Requirement: Scan the records below for the string "none" and return every line where it appears.

Input data:

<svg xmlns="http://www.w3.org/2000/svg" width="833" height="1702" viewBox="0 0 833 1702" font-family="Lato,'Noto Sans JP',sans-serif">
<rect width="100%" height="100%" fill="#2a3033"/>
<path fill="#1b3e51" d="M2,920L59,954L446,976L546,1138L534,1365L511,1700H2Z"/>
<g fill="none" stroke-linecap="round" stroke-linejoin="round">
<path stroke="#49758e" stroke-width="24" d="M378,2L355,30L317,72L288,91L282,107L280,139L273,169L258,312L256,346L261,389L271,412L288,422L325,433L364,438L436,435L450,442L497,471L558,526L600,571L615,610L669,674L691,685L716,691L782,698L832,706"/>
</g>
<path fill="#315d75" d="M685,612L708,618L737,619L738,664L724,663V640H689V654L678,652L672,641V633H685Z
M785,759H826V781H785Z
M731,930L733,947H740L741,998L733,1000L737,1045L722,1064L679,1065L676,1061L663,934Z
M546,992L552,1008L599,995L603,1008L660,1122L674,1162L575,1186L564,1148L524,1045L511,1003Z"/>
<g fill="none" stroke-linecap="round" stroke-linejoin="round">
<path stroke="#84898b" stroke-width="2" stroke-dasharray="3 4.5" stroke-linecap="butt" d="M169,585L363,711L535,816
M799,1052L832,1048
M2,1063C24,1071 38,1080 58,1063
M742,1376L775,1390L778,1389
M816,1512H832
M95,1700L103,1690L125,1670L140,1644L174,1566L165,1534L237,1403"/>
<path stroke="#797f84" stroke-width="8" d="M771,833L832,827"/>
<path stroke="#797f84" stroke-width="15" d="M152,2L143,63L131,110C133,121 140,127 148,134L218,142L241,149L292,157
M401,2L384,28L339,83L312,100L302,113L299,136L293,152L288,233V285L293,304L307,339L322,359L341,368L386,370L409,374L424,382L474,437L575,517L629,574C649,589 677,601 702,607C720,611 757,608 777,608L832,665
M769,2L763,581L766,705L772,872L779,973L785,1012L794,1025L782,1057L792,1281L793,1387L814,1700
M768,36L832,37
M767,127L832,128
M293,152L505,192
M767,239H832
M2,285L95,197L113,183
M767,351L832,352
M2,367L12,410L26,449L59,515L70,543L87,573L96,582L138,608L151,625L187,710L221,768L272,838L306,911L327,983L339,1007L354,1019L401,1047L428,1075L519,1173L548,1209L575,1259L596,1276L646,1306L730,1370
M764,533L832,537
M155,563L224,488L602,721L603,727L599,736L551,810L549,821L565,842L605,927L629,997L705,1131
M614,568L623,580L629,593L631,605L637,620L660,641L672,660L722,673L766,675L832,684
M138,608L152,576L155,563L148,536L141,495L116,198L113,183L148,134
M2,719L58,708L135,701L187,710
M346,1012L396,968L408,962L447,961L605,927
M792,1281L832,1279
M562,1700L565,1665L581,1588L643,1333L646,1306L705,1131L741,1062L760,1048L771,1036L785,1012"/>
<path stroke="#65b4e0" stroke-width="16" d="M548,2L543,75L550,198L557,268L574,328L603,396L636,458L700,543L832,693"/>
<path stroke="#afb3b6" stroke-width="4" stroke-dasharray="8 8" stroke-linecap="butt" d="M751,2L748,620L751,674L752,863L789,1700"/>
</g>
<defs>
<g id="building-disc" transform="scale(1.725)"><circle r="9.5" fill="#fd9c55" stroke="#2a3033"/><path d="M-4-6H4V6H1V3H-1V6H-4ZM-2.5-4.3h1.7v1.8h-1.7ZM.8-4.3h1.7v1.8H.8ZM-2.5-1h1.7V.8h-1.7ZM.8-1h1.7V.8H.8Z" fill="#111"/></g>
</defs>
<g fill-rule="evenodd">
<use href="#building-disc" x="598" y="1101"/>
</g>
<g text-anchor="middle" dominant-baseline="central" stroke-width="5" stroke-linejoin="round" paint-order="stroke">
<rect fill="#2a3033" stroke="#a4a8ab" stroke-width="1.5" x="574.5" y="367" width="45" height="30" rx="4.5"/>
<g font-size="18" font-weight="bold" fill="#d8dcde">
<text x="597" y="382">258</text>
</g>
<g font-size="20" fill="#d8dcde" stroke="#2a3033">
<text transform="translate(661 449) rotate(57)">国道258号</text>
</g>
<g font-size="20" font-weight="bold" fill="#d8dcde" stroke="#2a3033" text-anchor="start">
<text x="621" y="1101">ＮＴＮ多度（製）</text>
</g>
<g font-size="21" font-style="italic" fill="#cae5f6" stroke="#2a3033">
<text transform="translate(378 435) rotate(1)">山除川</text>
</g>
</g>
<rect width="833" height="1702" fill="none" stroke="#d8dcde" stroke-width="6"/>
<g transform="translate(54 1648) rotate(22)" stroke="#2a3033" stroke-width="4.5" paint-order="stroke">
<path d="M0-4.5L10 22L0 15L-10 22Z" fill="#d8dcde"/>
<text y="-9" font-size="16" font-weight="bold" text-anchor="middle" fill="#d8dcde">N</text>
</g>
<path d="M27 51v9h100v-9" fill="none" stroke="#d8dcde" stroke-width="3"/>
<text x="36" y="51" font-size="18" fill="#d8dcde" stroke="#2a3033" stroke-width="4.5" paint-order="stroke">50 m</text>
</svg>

Answer to the exercise:
<g fill="none" stroke-linecap="round" stroke-linejoin="round">
<g fill="none" stroke-linecap="round" stroke-linejoin="round">
<rect width="833" height="1702" fill="none" stroke="#d8dcde" stroke-width="6"/>
<path d="M27 51v9h100v-9" fill="none" stroke="#d8dcde" stroke-width="3"/>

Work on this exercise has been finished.